I now see how to do the accumulation to more than 8 bits.
I suppose I was rather "leading the witness" with my question about right-shifting to do the divide. I had expected there was a way to do as many right-shifts as wanted in one operation, but that was perhaps overly optimistic.
I had been lead to believe that division was slow at this level, but looking at the operations available, it seems to me that I may as well use the DIV in this case, because if I take 8 samples, then I need to do 3 LSRs and 3 RORs, each of which is 4 cycles, so a total of 24 cycles, whereas I think (please tell me if this won't work):
LDHX accumulated total (2 bytes)
LDA lower byte of accumulated total
LDX number of samples (so number to divide by)
DIV
then this will be 4+3+3+7 = 17 cycles.
(I've based the above on the data sheet which describes DIV as A<-
(H:A)/(X) but I may have misunderstood.)
This also allows more flexibility of the number of samples, e.g. I'm not restricted to 2, 4, 8, 16, ... as I would be if I was right-shifting.

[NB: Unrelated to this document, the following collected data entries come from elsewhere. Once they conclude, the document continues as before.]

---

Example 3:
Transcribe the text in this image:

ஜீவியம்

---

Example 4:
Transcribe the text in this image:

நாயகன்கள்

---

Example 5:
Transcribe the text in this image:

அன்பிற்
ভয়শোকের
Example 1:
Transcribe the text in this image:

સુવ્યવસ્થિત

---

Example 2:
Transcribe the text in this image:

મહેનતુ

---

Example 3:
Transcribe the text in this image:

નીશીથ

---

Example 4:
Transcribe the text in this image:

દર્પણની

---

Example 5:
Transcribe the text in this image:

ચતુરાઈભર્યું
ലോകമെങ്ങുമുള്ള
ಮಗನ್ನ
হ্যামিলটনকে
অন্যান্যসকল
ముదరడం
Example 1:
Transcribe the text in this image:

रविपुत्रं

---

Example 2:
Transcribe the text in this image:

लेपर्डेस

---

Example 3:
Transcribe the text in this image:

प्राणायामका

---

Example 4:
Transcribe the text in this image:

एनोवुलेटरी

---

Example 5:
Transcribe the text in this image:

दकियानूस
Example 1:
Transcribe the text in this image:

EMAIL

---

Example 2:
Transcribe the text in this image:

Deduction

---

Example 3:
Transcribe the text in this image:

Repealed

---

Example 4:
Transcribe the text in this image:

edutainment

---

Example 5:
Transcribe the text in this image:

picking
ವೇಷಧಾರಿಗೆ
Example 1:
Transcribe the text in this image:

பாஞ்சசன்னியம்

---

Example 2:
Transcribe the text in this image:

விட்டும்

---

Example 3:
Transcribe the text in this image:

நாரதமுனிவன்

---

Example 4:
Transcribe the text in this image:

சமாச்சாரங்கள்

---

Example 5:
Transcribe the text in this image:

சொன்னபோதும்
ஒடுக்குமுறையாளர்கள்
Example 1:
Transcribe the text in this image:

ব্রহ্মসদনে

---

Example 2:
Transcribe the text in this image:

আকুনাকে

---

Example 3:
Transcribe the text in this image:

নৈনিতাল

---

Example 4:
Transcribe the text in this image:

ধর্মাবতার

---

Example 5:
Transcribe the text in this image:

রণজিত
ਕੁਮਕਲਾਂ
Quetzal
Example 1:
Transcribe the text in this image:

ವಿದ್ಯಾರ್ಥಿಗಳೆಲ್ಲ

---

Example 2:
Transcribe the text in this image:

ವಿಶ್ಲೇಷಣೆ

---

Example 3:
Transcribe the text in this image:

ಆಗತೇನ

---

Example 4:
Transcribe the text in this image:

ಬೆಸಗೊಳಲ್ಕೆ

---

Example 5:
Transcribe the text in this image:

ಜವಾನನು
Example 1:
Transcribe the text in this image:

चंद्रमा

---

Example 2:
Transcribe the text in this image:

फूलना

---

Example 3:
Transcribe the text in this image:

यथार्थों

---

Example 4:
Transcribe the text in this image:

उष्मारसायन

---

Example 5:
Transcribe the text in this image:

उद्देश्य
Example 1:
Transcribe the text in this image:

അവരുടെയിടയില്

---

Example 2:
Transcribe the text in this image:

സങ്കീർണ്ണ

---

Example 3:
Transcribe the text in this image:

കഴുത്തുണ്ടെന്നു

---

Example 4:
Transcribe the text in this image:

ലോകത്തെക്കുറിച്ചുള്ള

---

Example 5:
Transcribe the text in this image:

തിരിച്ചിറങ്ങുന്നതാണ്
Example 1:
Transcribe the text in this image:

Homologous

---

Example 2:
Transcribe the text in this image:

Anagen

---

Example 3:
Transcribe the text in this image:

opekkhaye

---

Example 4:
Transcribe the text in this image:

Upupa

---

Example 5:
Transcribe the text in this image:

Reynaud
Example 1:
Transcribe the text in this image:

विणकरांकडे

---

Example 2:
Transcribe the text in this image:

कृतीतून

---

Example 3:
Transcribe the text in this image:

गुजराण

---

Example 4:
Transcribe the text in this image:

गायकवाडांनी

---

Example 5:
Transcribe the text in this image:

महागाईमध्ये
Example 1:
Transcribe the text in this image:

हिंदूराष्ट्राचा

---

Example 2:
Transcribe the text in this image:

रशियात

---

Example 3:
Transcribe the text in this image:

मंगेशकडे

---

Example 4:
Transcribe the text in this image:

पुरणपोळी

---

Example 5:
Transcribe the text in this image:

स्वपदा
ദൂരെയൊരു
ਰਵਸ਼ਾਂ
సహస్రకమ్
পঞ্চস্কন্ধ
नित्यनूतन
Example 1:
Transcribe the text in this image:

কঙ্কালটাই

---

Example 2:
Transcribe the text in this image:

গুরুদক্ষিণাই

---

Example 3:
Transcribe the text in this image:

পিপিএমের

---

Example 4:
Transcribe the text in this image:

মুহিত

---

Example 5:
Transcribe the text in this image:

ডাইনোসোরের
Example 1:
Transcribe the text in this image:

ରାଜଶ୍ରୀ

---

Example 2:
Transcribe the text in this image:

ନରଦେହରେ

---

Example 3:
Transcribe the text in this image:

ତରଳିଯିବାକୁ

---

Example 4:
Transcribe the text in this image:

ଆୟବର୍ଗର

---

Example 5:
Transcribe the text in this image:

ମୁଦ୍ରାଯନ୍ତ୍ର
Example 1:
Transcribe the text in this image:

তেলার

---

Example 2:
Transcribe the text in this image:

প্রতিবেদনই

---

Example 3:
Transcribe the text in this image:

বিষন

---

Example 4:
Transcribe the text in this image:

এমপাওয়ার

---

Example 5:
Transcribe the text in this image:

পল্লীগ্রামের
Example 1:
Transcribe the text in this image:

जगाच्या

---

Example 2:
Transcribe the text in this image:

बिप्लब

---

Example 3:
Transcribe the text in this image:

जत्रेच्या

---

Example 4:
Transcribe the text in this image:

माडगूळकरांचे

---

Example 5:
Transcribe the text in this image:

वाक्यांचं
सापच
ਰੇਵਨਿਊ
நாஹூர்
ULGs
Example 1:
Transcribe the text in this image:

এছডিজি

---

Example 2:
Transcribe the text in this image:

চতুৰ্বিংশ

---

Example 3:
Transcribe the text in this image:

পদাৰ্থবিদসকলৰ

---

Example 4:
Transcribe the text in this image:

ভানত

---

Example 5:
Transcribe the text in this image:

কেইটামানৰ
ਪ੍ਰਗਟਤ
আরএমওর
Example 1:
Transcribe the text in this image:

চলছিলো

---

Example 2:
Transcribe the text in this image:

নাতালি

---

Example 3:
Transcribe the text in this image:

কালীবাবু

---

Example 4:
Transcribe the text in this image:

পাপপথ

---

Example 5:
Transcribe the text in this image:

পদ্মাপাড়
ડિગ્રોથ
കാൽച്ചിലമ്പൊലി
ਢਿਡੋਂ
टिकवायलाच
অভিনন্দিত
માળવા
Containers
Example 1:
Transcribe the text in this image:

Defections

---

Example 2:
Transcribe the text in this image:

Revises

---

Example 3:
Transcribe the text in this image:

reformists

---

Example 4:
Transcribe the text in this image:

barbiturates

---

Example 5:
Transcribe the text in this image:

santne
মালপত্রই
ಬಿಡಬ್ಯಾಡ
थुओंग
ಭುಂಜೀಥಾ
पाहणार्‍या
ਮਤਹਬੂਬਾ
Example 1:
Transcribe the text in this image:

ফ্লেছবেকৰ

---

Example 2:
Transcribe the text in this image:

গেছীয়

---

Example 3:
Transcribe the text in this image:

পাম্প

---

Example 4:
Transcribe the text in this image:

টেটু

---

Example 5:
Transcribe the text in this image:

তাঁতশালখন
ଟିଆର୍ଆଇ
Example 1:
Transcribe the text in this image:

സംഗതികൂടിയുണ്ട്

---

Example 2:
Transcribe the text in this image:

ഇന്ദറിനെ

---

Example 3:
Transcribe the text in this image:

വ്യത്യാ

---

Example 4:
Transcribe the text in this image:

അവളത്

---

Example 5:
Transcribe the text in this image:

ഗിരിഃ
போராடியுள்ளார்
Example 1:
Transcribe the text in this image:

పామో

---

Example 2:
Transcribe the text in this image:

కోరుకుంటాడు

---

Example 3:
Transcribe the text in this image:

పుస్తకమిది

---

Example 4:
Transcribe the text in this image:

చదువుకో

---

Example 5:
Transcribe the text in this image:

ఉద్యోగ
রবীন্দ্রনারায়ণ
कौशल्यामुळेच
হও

In terms of dither, I think that in my real world application of reading sensors, they will be changing every sample, so dither won't be an issue. I am happy enough to get an average of however many samples.
My device is battery-operated, and away from the mains, so I don't think mains hum will be an issue.
Just to try to add something to the filter discussion, I have seen use of the following algorithm:
Constant A1 = exp(-sample time/filter time constant)
Constant B0 = 1 - A1
filtered value = A1 * previous filtered value + B0 * new unfiltered value
which is apparently from "Introduction to Dynamics and Control", Power and Simpson, McGraw Hill.
For interest, is this algorithm any good, or is it junk? Would this be implemented in Assembly by scaling A1 and B0 to a proportion of 256, then multiplying and adding, then just taking the upper byte?
I'll carry on trying to make sense of all that everyone has offered.